Phoenix New Times, an Arizona newspaper, reports that at least two local Motel 6 properties stand accused of violating customer privacy by sending guest lists to the United States' Immigration and Customs Enforcement (ICE).

The New Times points to an incident in which a Motel 6 customer, a Mexican citizen living in the area, checked in for a one-night stay using a voter ID card from Mexico. Six hours later, ICE knocked on his motel room door and detained him. Attorneys believe the hotel owners are covertly targeting guests.

The publication writes: "The statement of probable cause for [his] case filed with the U.S. District Court is vague, noting briefly that ICE officers were 'following a lead.' And Department of Homeland Security records state only that ICE’s Phoenix Mobile Criminal Alien Team Unit had 'received information that [he] was checked into room #214.'"

As Newsweek explains, immigration officers are accused of arriving unannounced to knock on the guest room doors for surprise documentation inspections. Some guests open the door and are detained. If that guest refuses to open the door, officers return with a warrant.

At least 19 other detentions can be traced to the two Motel 6 properties between February and August, the paper reports.

The managers of the properties, which are franchises, deferred comment to the New Times to Motel 6's corporate office, which in turn has not responded to the publication. But the New Times spoke to employees who confirmed the practice.
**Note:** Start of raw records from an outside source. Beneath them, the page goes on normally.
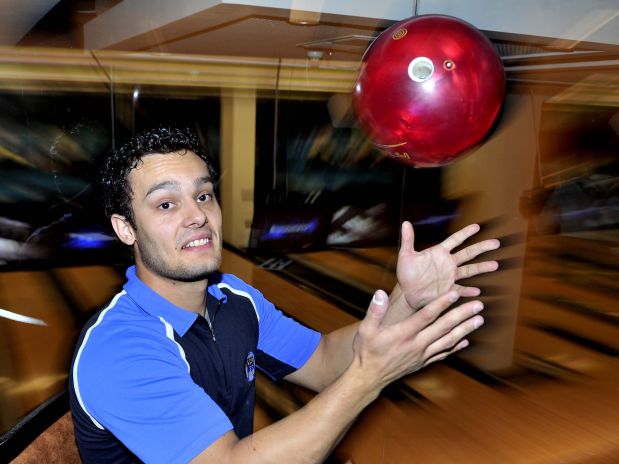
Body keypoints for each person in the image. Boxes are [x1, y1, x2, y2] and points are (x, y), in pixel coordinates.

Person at [69, 126, 500, 463]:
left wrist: (406, 299)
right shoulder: (120, 347)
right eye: (166, 204)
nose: (197, 215)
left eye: (203, 195)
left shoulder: (233, 298)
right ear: (126, 228)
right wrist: (370, 377)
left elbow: (325, 362)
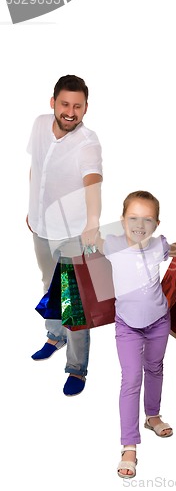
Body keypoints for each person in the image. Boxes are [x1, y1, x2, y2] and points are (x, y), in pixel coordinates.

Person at [96, 190, 176, 479]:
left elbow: (174, 248)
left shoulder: (158, 245)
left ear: (157, 224)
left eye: (147, 220)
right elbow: (93, 245)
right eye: (133, 218)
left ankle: (152, 416)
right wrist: (85, 240)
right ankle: (129, 445)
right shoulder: (112, 244)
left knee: (155, 368)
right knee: (131, 379)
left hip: (158, 321)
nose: (140, 225)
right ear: (122, 220)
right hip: (127, 325)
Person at [26, 74, 103, 396]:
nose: (70, 112)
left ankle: (76, 368)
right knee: (48, 284)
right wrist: (32, 208)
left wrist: (93, 223)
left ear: (86, 108)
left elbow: (93, 181)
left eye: (78, 106)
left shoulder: (88, 143)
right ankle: (54, 335)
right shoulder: (40, 124)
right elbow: (37, 169)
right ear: (53, 103)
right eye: (65, 104)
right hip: (41, 227)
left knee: (75, 302)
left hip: (73, 234)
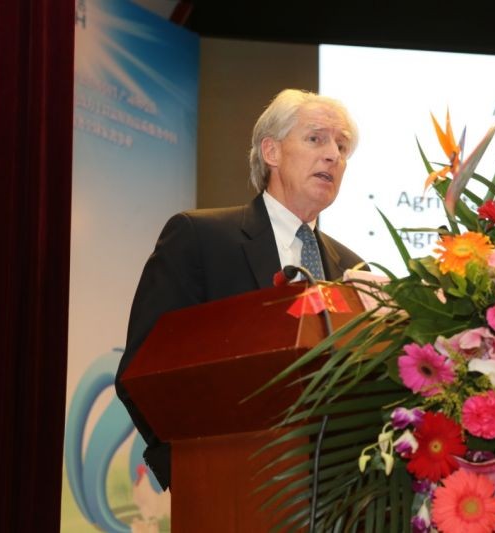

An ICE spokesperson declined to tell whether its leads were coming from hotel management.

“We send a report every morning to ICE — all the names of everybody that comes in,” one front-desk clerk explained to the New Times. “Every morning at about 5 o’clock, we do the audit and we push a button and it sends it to ICE.”

Immigration attorney Denise Aguilar told the New Times the hotels are rumored to be paid $200 for every undocumented immigrant detained through the practice.

Observers, including GQ Magazine's Jack Moore, have condemned the idea that hotels are collaborating with immigration investigators this way. 

"This is shameful," Moore writes. "First off, speaking mostly Spanish and using a Mexican voter ID card as ID is not 'probable cause.' You can be a documented immigrant and have that ID card. You could be on a visitor visa and have that card. To base a call to ICE off this information is literally racial profiling and despicable."

Update, Sept, 14: In a statement to The Guardian, Motel 6 confirmed the practice. The company said it was a decision made by local owners and that it has been discontinued.